The Times story also included statistics compiled by the New America Foundation, which found that almost by two-to-one, right-wing attacks have killed more people (48) since Sept. 11, 2001 than Jihadists’ attacks (26). The nine people killed recently in Charleston were included in the foundation’s tally.
“Law enforcement agencies around the country have told us the threat from Muslim extremists is not as great as the threat from right-wing extremists,” Charles Kurzman, one of the authors of the Triangle Center study, told the Times.
Yet despite this growing body of data, King, one of the nation’s top counterterrorism officials, isn’t convinced. During a recent phone interview with the Press conducted on the same day when the Times’ report came out, he staunchly maintained that fundamental Islamic extremism poses the most immediate and significant threats instead.
“The threat of Islamic terrorism is thousands of times greater than any homegrown non-Islamic threat,” he says, explaining that the “magnitude” of the threats posed by such extremism is disparate, because of potential cooperation from foreign powers.
King also believes the New America Foundation statistics are flawed.
“There could’ve been thousands of people killed if attacks weren’t stopped,” he says, citing the 2009 squashed plot to bomb the New York City subway system and the 2013 Boston Marathon bombing, which killed three but injured dozens.
The Department of Homeland Security in 2009 released a report warning that the political and economic climate at the time—the economic downturn and the election of the nation’s first black president—could lead to a resurgence in right-wing groups. Homeland Security, however, noted that it had not uncovered any active threats.
“Rightwing extremists have capitalized on the election of the first African American president, and are focusing their efforts to recruit new members, mobilize existing supporters, and broaden their scope and appeal through propaganda, but they have not yet turned to attack planning,” the report stated.
The report was widely condemned by conservatives, and, as the Times noted, eventually withdrawn.
Despite the apparent racist motivations that inspired the shooter to murder nine people inside a historic black church in South Carolina, no direct link has been made between Dylann Storm Roof and extremist groups, though a purported manifesto discovered on a website reportedly registered to Roof refers to the Council of Conservative Citizens, which fought against school desegregation, according to the Southern Poverty Law Center.
The conservative group said on its website that it was “deeply saddened” by the attack.
“We pray, for the sake of all Americans, that there will not be an escalation of racial tension,” it said, with a photo collage of the nine victims.

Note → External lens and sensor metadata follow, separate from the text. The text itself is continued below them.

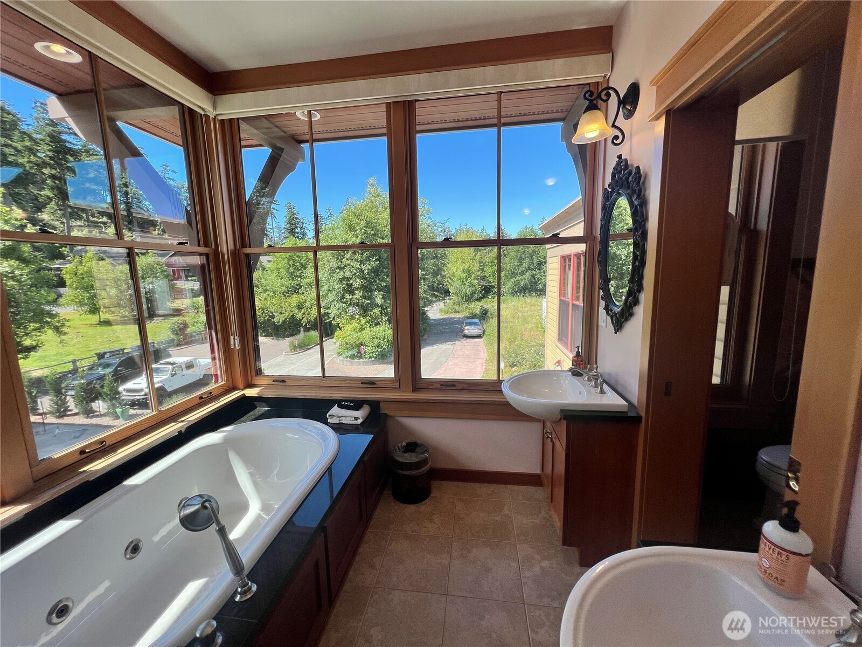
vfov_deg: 89.9
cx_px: 431
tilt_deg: -8.4
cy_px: 324
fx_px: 324
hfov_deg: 106.2
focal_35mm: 13
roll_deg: +1.4
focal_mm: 1.57
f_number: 1.8
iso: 32
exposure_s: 1/355
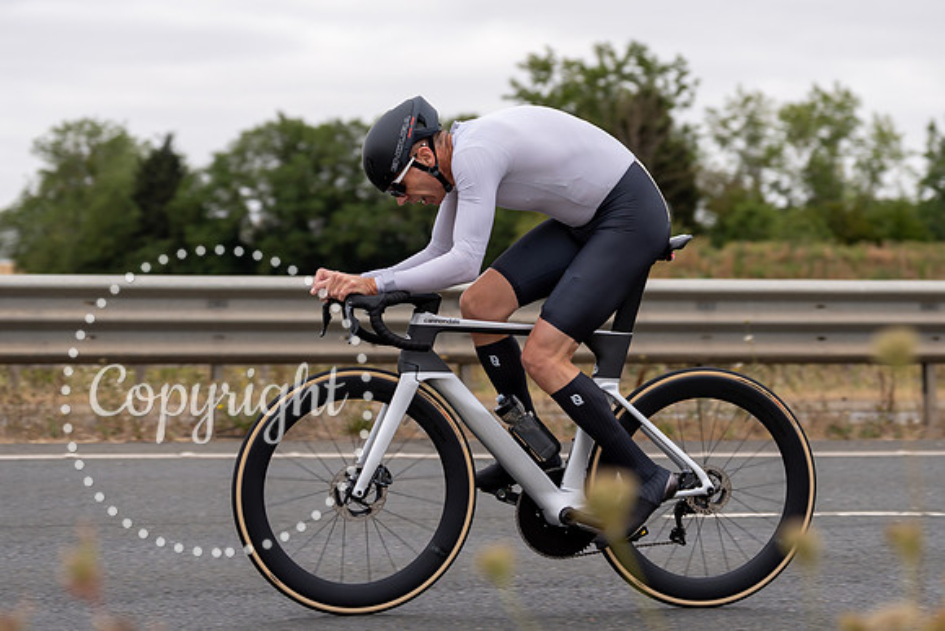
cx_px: 501
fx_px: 2715
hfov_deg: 19.7
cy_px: 252
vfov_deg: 13.2
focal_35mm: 103
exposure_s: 1/800
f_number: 3.2
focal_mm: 70
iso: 100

Since Sept. 11, Muslims American communities from New Jersey to Long Island have been the focus of surveillance by the NYPD and nationwide by the FBI, the latter using informants to infiltrate mosques, sometimes under the threat of being placed on the government’s secret no-fly list. Such tactics have been condemned by Muslim leaders. In fact, the NYPD has said that surveillance of mosques and shops has not led to a single terrorism investigation.
Widespread surveillance without evidence of criminal activity has fueled Islamophobia and cast suspicion on Muslim communities, advocates argued prior to Obama’s recent summit. The focus by the White House on Muslims in America and their purported path to radicalization due to outside threats like ISIS and al Qaeda led advocates to question why the same approach wasn’t being done to better understand extremism on the right.
Right-wing groups are very much on the FBI’s radar, King claims, but they just don’t pose as great a risk to national security as their foreign terrorism counterparts, according to him.
“They’re basically individual threats,” he says,referring to domestic right-wing extremist groups. “You obviously have the horrible shooting in Charleston. These are evil people, these are dangerous people, but they’re not a threat to the nation like Islamic terrorism is.”